There’s no way this evil wizard is Dark Ritual-ing in silence either, I 100% believe there’s a sick riff going on in the background.
#3: Richard Wright’s Dark Ritual
Masterpiece Series: Amonkhet Invocations | Mythic
Market Price: $99.45
Talk about building a sense of place. The entire series of Amonkhet masterpieces are incredibly successful at defining a setting. I won’t lie: I love these cards. I don’t even care that the “hieroglyphic” typeface is somewhat hard to read, it’s worth it for the atmosphere. And this image is definitely atmospheric. Layers of atmospheric perspective build as buildings fade away into distance, developing a sense of scale. The balance of light and darkness is highly dramatic, placing the scene squarely at the precipitous time of sunrise and heightening the sense of ceremony.
There are figures lined up in a ritualistic manner along the center line of the scene, but they are too small and dark to see clearly. If I have any critique, it’s that the “ritual” itself isn’t very clear in the action of the illustration. There is some reliance here on the context of Amonkhet; you have to know a bit of the set’s storyline to know that this is a ritual.
#2: Robbie Trevino’s Dark Ritual
Masters 25 | Common
I’ve talked about the strength of triangular composition a lot of times before now, but this is probably the most obvious example of it I’ve seen in card art. It’s a perfectly centered symmetrical triangle, the two hands and the point of the hood (pointed to further enhance the triangle). It also leans really heavily on the basic principle of creating a focal point through contrast. A really bright thing next to a really dark thing draws the eye like a magnet, something the artist has used three times here to make his triangle points even sharper.

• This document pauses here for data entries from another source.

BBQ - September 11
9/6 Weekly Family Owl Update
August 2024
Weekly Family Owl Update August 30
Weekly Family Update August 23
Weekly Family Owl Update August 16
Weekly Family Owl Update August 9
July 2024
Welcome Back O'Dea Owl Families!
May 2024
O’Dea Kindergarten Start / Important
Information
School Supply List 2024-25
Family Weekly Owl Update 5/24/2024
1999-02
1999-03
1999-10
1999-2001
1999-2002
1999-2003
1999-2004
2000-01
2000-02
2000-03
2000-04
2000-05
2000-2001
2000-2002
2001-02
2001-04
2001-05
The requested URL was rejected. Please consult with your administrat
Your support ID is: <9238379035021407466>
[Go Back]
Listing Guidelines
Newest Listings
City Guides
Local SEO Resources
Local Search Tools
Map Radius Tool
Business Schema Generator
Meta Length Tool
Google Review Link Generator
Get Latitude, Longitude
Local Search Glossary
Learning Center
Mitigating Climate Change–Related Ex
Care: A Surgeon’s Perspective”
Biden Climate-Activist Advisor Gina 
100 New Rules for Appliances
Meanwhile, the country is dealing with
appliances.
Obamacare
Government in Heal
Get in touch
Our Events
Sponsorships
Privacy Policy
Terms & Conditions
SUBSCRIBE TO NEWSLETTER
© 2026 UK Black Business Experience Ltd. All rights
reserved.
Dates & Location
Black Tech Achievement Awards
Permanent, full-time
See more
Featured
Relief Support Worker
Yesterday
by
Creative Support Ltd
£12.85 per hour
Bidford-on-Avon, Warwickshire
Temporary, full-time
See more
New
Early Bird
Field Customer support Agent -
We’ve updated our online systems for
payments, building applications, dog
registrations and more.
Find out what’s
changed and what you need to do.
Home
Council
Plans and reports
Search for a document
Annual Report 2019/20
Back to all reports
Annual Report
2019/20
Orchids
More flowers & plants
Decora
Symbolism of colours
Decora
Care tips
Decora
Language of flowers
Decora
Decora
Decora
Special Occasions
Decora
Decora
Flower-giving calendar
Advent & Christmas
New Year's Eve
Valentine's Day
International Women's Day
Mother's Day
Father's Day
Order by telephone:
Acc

To add a third layer of direction, he has even gone so far as to circle each point, as if to say “RIGHT HERE, LOOK AT THIS.”
It’s almost too successful, because the third hand in the middle of the frame is easy to miss in the neverending excitement of TRIANGLES.
This is also a really, really good example of how to use line effectively in composition. There is a variety of line weights here used very intentionally to create texture and atmosphere.
Contrast it to the evil druids in spot number 11 up top, and you should be able to see how the line use in that piece is unsuccessful by comparison. Here we see thick, chunky outlines in some places, defining forms, and thin, wispy lines suggesting smoke in others. The variation in line weight is masterful in this piece.
#1: Tom Fleming’s Dark Ritual
Urza’s Saga | Common
I enjoy this piece because it says a lot without showing everything—the viewer is left to read between the lines to understand the story. Allowing the viewer to interpret indirect meaning is flattering to their intelligence. It’s like the difference between a From Soft game and something that spoon feeds you all the information right away.
This is the quiet moment after the ritualist’s dark bargain, the pause between the evil deed and the surge of power. I love this moment that makes you think “Was it worth it? Do the ends justify the means?” It’s psychologically interesting, a unique take on this card to leave the viewer for a moment with the cold evidence of what they’ve done. Phyrexia plays so well with this sinister vibe, it’s absolutely goosebump worthy.
In addition to all that, this artwork really reminds me of the Death of Marat, by Jacques-Louis David.
Parallels exist in the gesture of the hand, limp over the edge, the small drips of blood implying a moment of heated violence just passed, even in the very well rendered cloth drapery which seems almost incongruous with the rest of this illustration. What’s more: as the Phyrexians’ primary interests are to invade and conquer, they are exactly the kind of force a rebellious human-rights advocate like Marat would oppose.